> _Instructions to follow_:
Among the lines below, the one containing "hfov_deg: 56.8" opens the range and the one containing "focal_mm: 16" closes it. Print that range exactly, without the pictures.

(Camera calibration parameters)

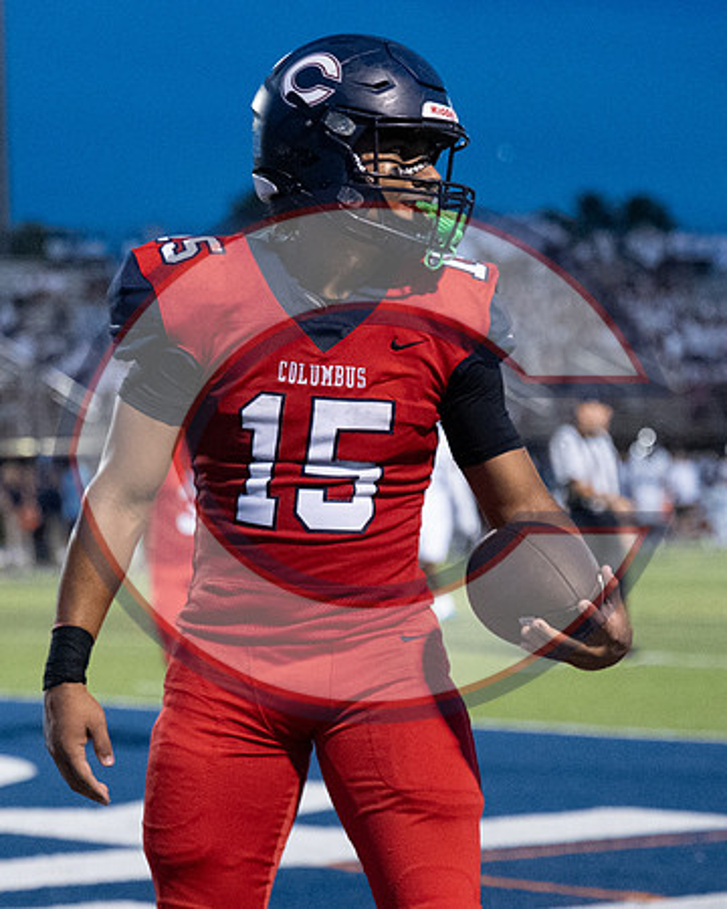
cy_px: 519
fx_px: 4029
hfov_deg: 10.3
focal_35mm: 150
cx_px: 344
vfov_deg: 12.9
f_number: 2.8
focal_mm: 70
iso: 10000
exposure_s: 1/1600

* * *

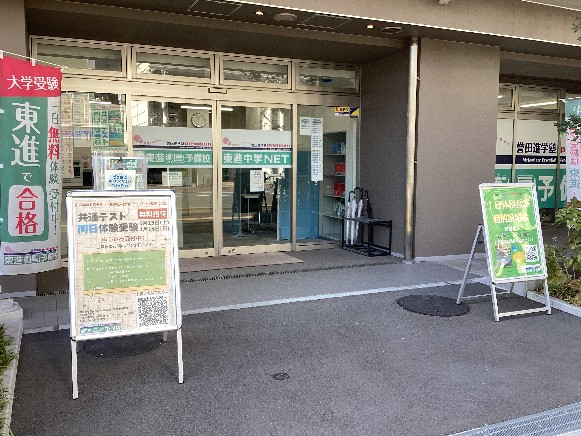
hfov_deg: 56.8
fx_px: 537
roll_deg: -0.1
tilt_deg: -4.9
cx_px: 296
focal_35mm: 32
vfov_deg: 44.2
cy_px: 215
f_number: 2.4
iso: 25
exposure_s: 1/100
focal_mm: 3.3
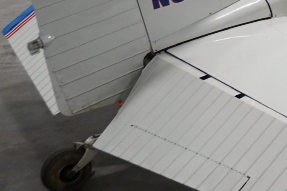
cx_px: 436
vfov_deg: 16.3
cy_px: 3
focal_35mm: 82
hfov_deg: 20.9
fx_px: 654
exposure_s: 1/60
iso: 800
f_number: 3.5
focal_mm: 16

--

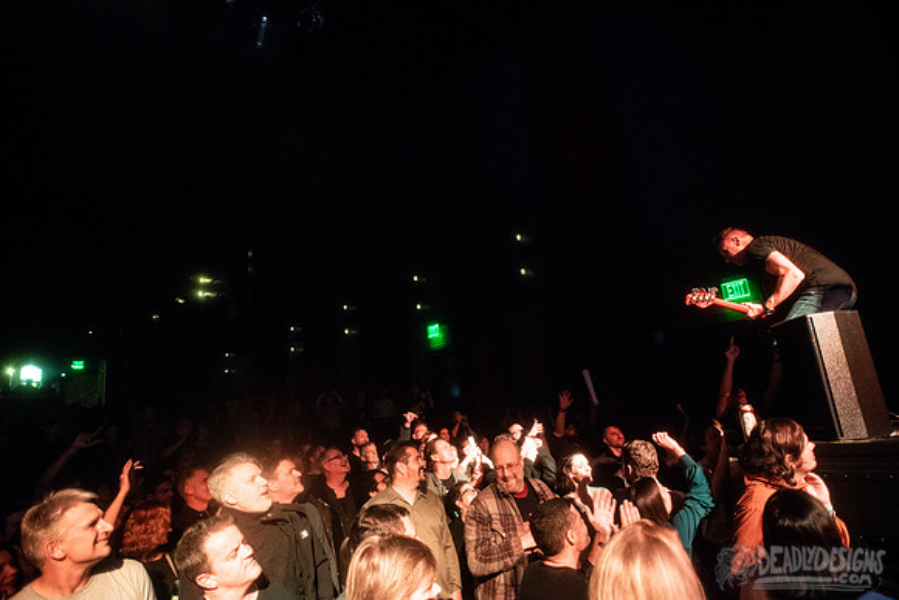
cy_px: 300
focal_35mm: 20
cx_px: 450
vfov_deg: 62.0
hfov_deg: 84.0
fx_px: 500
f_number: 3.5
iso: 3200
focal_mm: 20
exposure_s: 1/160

> _Solved problem_:
hfov_deg: 56.8
fx_px: 537
roll_deg: -0.1
tilt_deg: -4.9
cx_px: 296
focal_35mm: 32
vfov_deg: 44.2
cy_px: 215
f_number: 2.4
iso: 25
exposure_s: 1/100
focal_mm: 3.3
cx_px: 436
vfov_deg: 16.3
cy_px: 3
focal_35mm: 82
hfov_deg: 20.9
fx_px: 654
exposure_s: 1/60
iso: 800
f_number: 3.5
focal_mm: 16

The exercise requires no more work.